> **ENUNCIADO**: Reescreva a parte da notícia sobre a condenação, começando em "A condenação foi de" e indo até "pego em flagrante.", e substitua "comerciante" por "acusado".

Polícia
JUSTIÇA COMERCIANTE É CONDENADO A QUASE 14 ANOS DE PRISÃO

Preso em abril deste ano, no bairro São José, em Araçatuba, réu foi condenado por tráfico e posse ilegal de armas

A Justiça de Araçatuba condenou o comerciante Sílvio César Duquini, de 45 anos, a mais a quase 14 anos de prisão, somadas as penas. Ele tinha um depósito de bebidas, no bairro São José. A condenação foi pelos crimes de tráfico de drogas, posse ilegal de armas e resistência. A sentença foi preferida na última sexta-feira (03), pelo juiz da 3ª Vara Criminal, Emerson Sumariva Júnior.

 

A condenação foi de 10 anos e 6 meses de prisão pelo tráfico de drogas e mais 2 anos, 7 meses e 15 dias pela munição encontrada em poder do réu. O comerciante já tinha condenação anterior por tráfico. Duquini estava preso desde abril deste ano, quando foi pego em flagrante.

 

Sumariva Júnior determinou regime fechado para início do cumprimento da pena e não concedeu ao réu o direito de recorrer em liberdade.

 

ENTENDA O CASO

Conforme consta nos autos, policiais militares realizavam diligência para tentar recuperar um computado portátil furtado. A informação era de que o equipamento tinha sido deixado na casa de Duquini.

 

Quando os PMs chegarem no local encontraram o comerciante ao lado do estabelecimento, na frente da residência, e deram ordem de parada. O homem então tentou fugir e, ao ser abordado reagiu de forma violenta agredindo os policiais.

 

Na ocasião, um irmão do réu também partiu para cima dos PMs, que tiveram de usar força física para conter e algemar os dois.

 

APREENDIDOS

Dentro da casa do comerciante, anexa ao depósito, os policiais encontraram um tablete de maconha e 41 porções da droga. No cômodo ainda foram apreendidas três espingardas, R$ 1.075,00 em cédulas e R$ 844,70 em moedas.

 

Ainda na casa do réu foram apreendidos 13 relógios de pulso, nove alianças, nove telefones celulares e dois tablets. Dentre as armas que também foram encontradas no imóvel estavam uma espingarda CBC calibre .22, uma espingarda sem marca aparente calibre .36, com cano sobreposto artesanalmente de calibre .22 e uma munição CBC, calibre .22.

 

Indagado, Duquini confirmou que as drogas eram dele, sem dar maiores explicações sobre a propriedade. Um acusado do furto do computador portátil também foi preso em flagrante. No entanto, o caso foi investigado em outro inquérito.

 

DENTRO DOS PARÂMETROS

A defesa do réu pediu a improcedência da ação penal, alegando que houve irregularidades na atuação policial. Porém, o magistrado entendeu que o trabalho policial foi feito dentro dos parâmetros legais.

 

“A respeito da defesa indireta do réu, a tese que virou moda no sentido de policiais militares não terem mandado de busca para entrar no domicílio do réu, no presente caso, como se trata de crime permanente, cuja consumação e estado de flagrância se protrai no tempo, torna-se dispensável autorização ou prévio mandado de busca e apreensão. Inclusive, é o posicionamento do Supremo Tribunal Federal”, cita o juiz na sentença.

(Registros de coordenadas de pontos de referência)
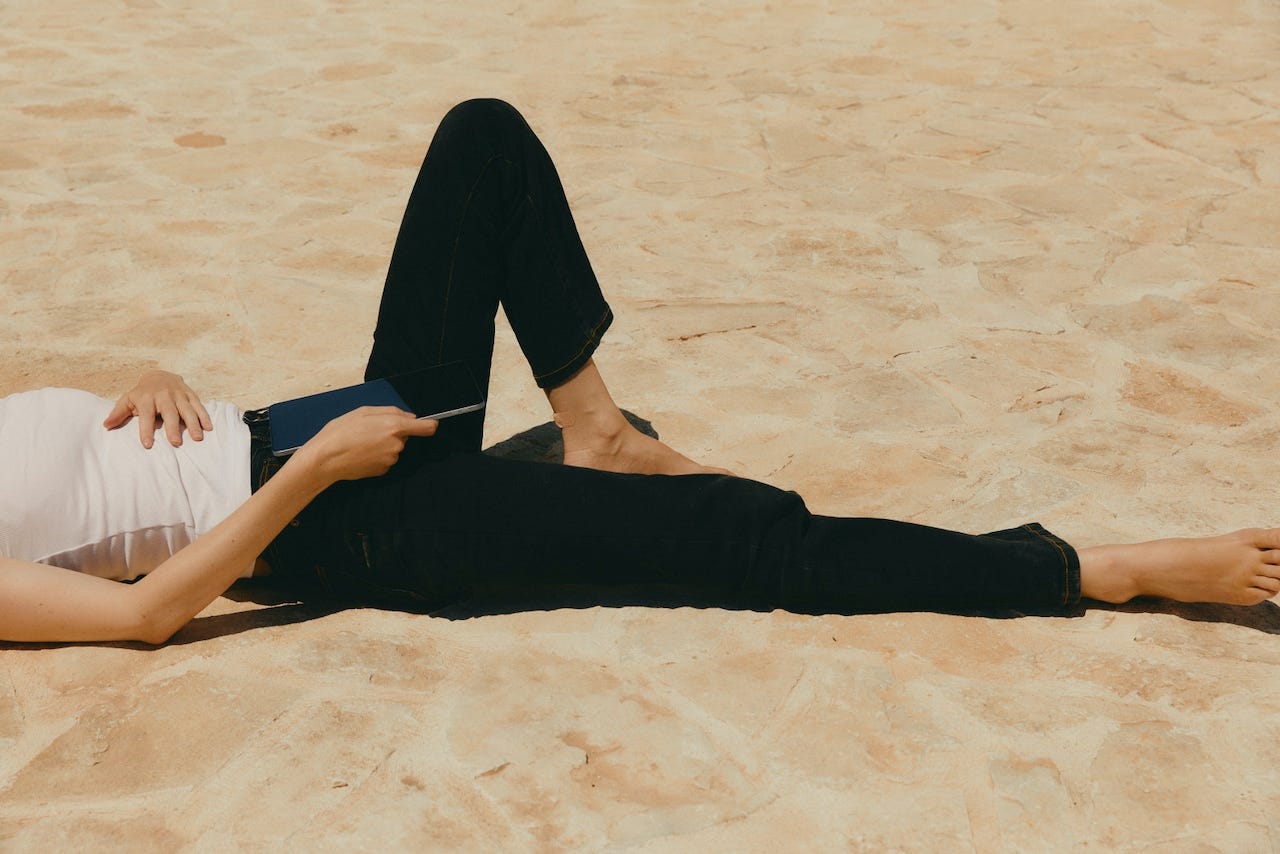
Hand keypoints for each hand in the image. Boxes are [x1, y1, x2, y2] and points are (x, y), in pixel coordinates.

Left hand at [104, 370, 213, 448]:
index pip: (146, 415)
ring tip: (197, 438)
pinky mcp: (190, 394)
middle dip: (172, 427)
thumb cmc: (142, 393)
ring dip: (193, 424)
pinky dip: (204, 416)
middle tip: (175, 443)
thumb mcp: (128, 400)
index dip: (146, 430)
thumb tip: (106, 426)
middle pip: (169, 412)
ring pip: (187, 409)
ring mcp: (179, 394)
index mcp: (147, 398)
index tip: (147, 445)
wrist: (159, 375)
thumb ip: (118, 413)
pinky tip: (209, 428)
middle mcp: (164, 395)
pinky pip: (199, 406)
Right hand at [295, 406, 438, 482]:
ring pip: (394, 448)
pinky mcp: (383, 471)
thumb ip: (392, 411)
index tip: (430, 424)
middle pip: (404, 436)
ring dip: (383, 444)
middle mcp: (396, 445)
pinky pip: (385, 459)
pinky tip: (361, 453)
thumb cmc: (341, 432)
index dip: (429, 425)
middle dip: (392, 432)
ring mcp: (390, 460)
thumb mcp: (364, 411)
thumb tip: (410, 417)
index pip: (426, 427)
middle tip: (370, 429)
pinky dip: (376, 456)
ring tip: (362, 441)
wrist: (325, 458)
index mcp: (394, 426)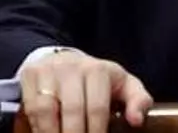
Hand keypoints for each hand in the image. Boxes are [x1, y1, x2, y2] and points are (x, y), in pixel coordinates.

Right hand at [19, 50, 151, 132]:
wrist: (67, 61)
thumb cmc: (100, 80)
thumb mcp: (124, 85)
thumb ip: (138, 101)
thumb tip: (136, 121)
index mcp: (98, 70)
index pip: (97, 108)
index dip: (96, 132)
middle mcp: (73, 68)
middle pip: (72, 110)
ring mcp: (49, 70)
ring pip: (46, 109)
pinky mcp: (30, 75)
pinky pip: (31, 107)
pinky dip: (38, 126)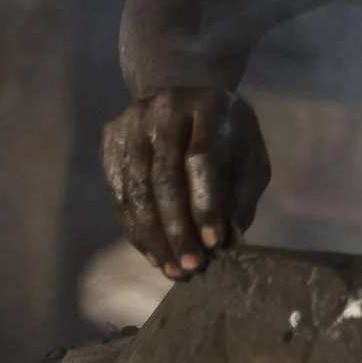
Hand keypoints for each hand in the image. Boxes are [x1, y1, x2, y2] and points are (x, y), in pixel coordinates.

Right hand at [100, 88, 272, 277]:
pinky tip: (152, 253)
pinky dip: (135, 227)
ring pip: (136, 188)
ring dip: (153, 236)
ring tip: (171, 268)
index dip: (206, 205)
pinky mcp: (111, 140)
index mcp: (209, 107)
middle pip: (164, 177)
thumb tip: (228, 239)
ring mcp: (131, 123)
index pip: (202, 160)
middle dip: (177, 229)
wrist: (184, 94)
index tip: (213, 244)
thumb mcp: (250, 156)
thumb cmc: (227, 135)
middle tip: (190, 266)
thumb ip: (243, 194)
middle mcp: (164, 109)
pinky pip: (119, 192)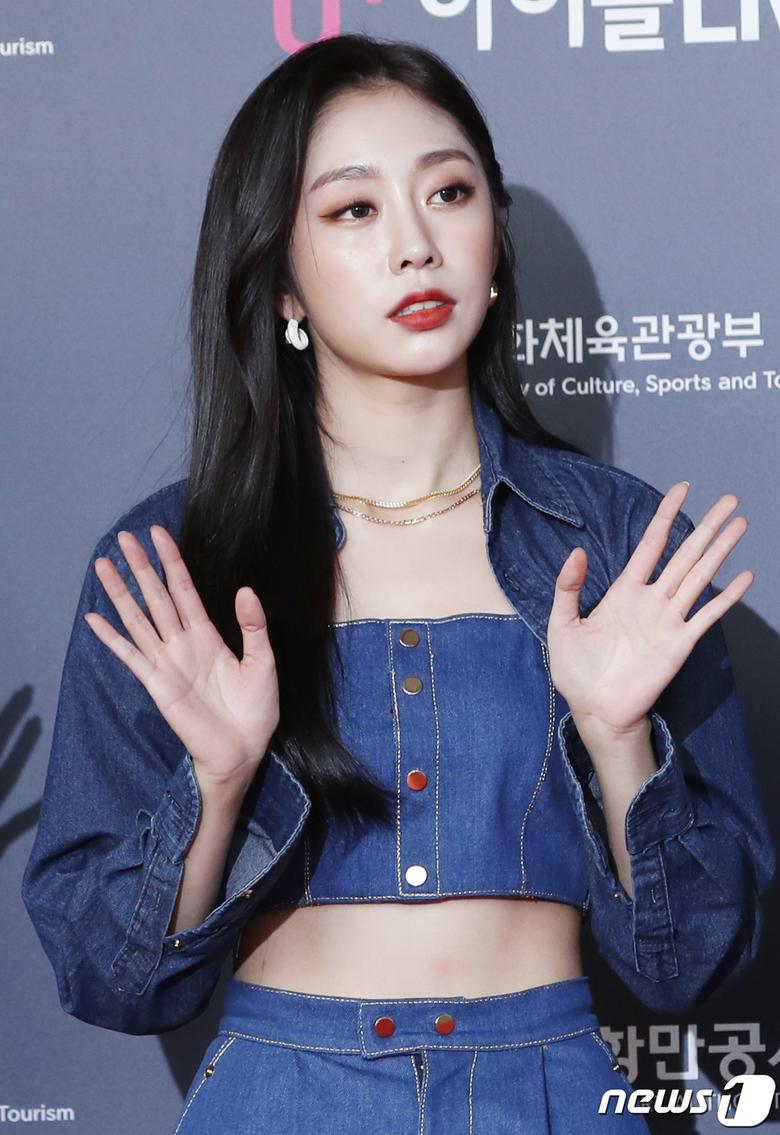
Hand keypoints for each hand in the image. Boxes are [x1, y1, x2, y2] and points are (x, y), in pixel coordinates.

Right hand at [84, 525, 278, 789]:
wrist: (243, 750)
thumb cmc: (256, 710)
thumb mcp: (263, 661)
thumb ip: (253, 626)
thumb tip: (245, 590)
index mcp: (208, 635)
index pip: (184, 589)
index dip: (172, 561)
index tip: (158, 534)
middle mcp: (182, 643)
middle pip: (156, 596)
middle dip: (141, 566)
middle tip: (124, 536)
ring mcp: (166, 662)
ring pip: (138, 618)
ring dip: (120, 592)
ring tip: (103, 565)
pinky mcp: (156, 684)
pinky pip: (130, 656)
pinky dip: (111, 638)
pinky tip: (94, 620)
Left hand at [546, 482, 753, 735]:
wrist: (595, 710)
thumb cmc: (576, 670)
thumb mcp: (562, 624)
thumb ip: (568, 588)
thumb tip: (577, 551)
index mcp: (623, 591)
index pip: (650, 545)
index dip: (665, 517)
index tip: (682, 490)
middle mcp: (651, 600)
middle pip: (685, 554)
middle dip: (707, 526)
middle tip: (730, 499)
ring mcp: (668, 620)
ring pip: (700, 576)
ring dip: (720, 551)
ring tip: (740, 524)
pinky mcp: (679, 644)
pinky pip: (706, 615)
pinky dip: (726, 596)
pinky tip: (744, 576)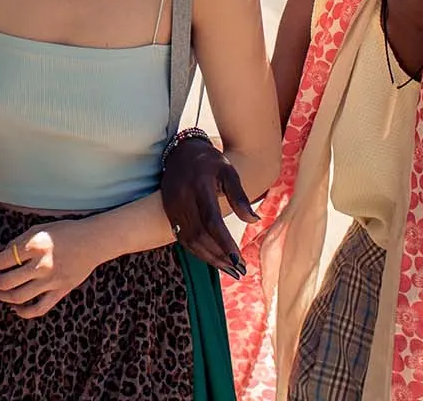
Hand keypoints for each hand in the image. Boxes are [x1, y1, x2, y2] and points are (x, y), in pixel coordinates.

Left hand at [0, 220, 99, 318]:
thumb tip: (1, 258)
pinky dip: (24, 312)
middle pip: (5, 281)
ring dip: (2, 296)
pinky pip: (39, 308)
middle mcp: (41, 265)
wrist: (93, 241)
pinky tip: (15, 307)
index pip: (1, 260)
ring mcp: (51, 280)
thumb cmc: (64, 232)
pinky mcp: (60, 291)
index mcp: (34, 246)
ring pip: (18, 297)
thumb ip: (19, 243)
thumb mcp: (38, 229)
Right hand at [160, 132, 257, 277]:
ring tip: (230, 270)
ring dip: (209, 258)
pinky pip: (182, 238)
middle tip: (239, 270)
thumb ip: (240, 196)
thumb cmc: (211, 162)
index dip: (223, 242)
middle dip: (219, 255)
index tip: (238, 258)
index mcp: (199, 186)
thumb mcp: (229, 172)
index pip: (211, 220)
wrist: (182, 152)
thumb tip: (254, 220)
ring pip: (189, 240)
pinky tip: (213, 259)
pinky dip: (198, 252)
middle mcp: (182, 198)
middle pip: (198, 235)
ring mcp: (172, 207)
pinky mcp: (168, 213)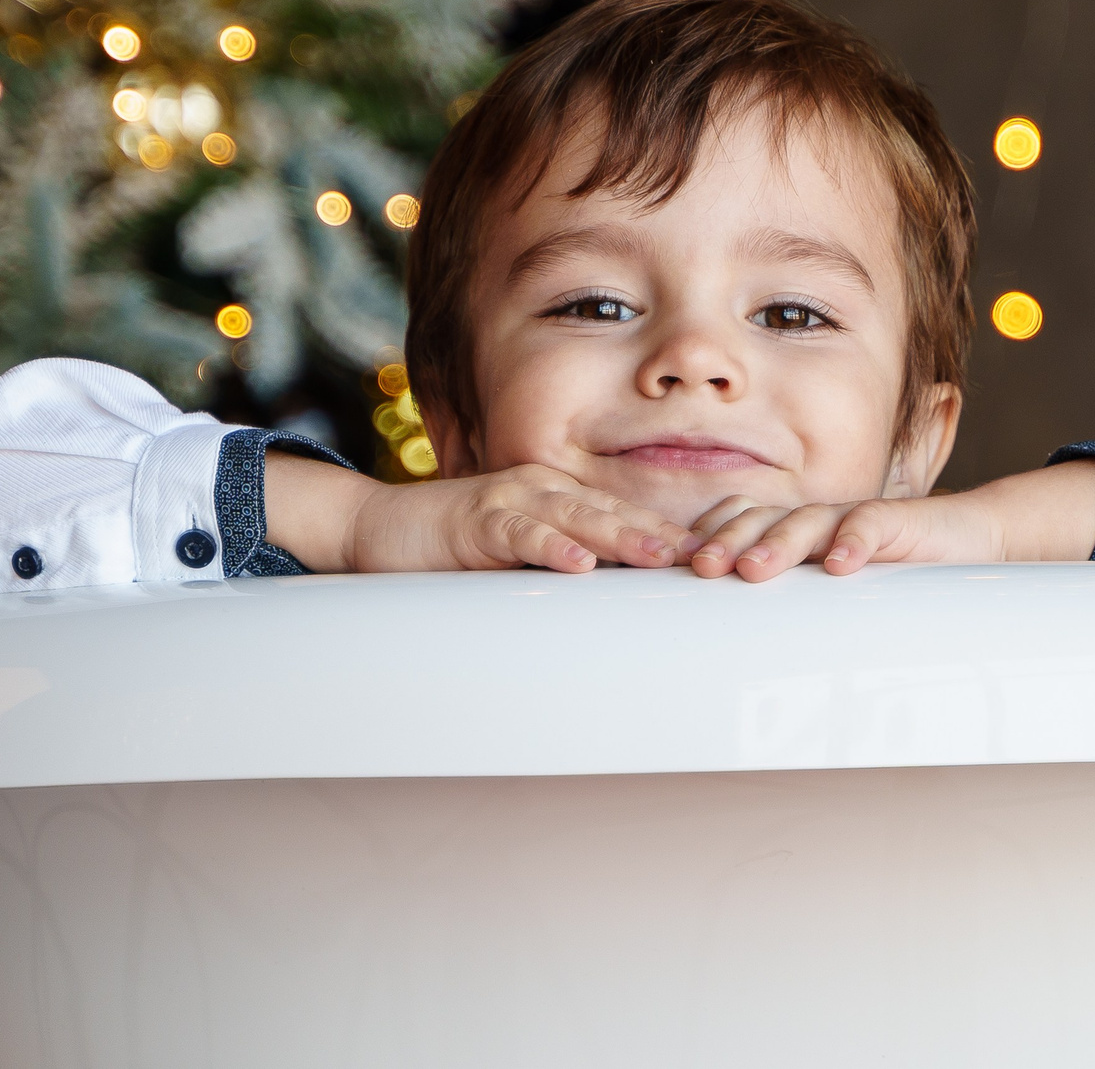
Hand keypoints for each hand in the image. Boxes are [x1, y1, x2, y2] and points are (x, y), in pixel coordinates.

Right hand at [267, 454, 697, 574]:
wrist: (380, 529)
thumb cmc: (454, 549)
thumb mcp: (520, 557)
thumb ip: (563, 566)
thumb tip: (618, 604)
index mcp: (557, 498)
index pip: (622, 515)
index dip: (668, 534)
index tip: (714, 556)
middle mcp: (541, 490)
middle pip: (612, 512)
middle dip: (662, 533)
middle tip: (709, 555)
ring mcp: (508, 500)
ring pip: (575, 516)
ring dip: (620, 536)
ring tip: (660, 555)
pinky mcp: (474, 519)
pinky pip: (516, 532)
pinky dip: (547, 546)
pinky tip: (576, 562)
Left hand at [687, 462, 1094, 580]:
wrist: (964, 542)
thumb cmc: (888, 574)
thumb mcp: (832, 593)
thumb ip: (790, 605)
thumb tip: (730, 651)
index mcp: (792, 531)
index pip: (738, 522)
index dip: (708, 540)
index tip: (676, 572)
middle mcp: (816, 520)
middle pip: (761, 520)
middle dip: (728, 543)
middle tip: (702, 571)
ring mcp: (854, 518)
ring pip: (808, 522)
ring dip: (779, 543)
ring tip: (754, 570)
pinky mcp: (898, 522)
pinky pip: (872, 525)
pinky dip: (854, 541)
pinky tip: (842, 564)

> **RESPOSTA**:
A condenação foi de 10 anos e 6 meses de prisão pelo tráfico de drogas e mais 2 anos, 7 meses e 15 dias pela munição encontrada em poder do réu. O acusado já tinha condenação anterior por tráfico. Duquini estava preso desde abril deste ano, quando foi pego em flagrante.